Economist Job: my sample articles
Over the holiday, I ran into this job advertisement from The Economist:
The Economist is looking for a new Science and Technology correspondent. Knowledge of the field, an ability to write informatively, succinctly and wittily, and an insatiable curiosity are more important attributes than prior journalistic experience. Please send a CV, a brief letter introducing yourself, and an article of 600 words suitable for publication to xxxx@economist.com. The closing date for applications is August 23rd.
As I have an insatiable curiosity and can certainly write informatively, succinctly and wittily, I thought, why not! I crank out these science articles from time to time anyhow, might as well get them published somewhere worthy. I put real effort into this. What is the anatomy of an Economist science article? What subjects do they cover?
NOTE! I’m not leaving PowerDNS, but I do enjoy writing about science, and I thought this would be a great place to do so.

(A run of records)
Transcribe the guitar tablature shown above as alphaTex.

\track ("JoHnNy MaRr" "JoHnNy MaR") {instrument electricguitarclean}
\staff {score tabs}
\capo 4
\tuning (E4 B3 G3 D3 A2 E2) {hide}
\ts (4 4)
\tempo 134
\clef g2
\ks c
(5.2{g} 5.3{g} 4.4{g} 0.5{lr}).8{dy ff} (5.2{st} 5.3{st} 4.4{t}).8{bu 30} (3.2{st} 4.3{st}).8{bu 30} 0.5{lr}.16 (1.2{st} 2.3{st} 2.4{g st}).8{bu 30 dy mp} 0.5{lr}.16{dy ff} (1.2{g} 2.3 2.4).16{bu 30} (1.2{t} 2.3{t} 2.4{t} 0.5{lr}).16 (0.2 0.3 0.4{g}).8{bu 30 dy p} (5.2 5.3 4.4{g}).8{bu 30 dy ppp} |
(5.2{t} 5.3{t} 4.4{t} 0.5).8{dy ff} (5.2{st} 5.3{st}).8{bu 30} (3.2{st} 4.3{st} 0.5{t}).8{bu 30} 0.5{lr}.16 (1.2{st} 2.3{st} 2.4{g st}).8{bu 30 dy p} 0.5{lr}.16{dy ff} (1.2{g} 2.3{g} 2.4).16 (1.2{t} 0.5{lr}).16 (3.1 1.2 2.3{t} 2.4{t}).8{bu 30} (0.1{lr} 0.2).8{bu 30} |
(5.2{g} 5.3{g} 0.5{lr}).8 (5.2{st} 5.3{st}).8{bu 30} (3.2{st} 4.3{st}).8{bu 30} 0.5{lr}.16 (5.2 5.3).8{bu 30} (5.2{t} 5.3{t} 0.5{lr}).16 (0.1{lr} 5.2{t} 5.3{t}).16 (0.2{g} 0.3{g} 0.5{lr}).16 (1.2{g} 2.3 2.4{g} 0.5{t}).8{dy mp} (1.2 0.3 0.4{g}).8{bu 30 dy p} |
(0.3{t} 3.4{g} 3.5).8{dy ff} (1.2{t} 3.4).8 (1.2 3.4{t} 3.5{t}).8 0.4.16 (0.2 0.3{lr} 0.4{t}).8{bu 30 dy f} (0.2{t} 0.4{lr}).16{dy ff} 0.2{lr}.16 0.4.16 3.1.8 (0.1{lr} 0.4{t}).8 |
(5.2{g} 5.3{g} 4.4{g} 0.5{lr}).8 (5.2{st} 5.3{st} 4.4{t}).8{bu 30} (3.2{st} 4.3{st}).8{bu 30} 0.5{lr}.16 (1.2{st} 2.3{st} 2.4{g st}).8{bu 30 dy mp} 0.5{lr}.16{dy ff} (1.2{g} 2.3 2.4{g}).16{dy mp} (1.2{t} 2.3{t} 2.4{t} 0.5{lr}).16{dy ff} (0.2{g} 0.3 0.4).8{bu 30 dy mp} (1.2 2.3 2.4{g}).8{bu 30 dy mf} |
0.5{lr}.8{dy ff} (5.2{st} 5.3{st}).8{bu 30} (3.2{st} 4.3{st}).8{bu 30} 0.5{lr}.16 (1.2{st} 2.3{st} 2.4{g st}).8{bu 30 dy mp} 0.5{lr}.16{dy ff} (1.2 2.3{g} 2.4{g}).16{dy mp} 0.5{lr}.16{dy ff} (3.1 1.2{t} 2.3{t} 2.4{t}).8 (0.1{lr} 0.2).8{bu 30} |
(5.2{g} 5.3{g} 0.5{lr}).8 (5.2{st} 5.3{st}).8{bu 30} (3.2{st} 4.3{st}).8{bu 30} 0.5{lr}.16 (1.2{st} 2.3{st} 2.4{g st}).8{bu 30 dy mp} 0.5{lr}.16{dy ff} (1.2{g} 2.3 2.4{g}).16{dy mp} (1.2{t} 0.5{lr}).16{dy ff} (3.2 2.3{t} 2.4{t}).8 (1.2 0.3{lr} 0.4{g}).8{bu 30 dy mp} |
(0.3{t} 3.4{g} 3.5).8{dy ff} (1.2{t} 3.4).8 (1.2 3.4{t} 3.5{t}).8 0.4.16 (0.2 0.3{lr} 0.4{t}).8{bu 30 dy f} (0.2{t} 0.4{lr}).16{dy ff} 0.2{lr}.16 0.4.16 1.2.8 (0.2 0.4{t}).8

◆ Problems
[1] Copy the stretch of the Economist job post from "Economist Job: my" through "do they cover?".
[2] What documents does the Economist job post say applicants should send?
[3] In the Economist job post, what is the closing date for applications?
The items are not needed here.

◆ Exercise answers
[1]
Economist Job: my sample articles
Over the holiday, I ran into this job advertisement from The Economist:
The Economist is looking for a new Science and Technology correspondent. Knowledge of the field, an ability to write informatively, succinctly and wittily, and an insatiable curiosity are more important attributes than prior journalistic experience. Please send a CV, a brief letter introducing yourself, and an article of 600 words suitable for publication to xxxx@economist.com. The closing date for applications is August 23rd.
As I have an insatiable curiosity and can certainly write informatively, succinctly and wittily, I thought, why not! I crank out these science articles from time to time anyhow, might as well get them published somewhere worthy. I put real effort into this. What is the anatomy of an Economist science article? What subjects do they cover?

[2] A CV, a brief letter introducing yourself, and an article of 600 words suitable for publication.

[3] August 23rd.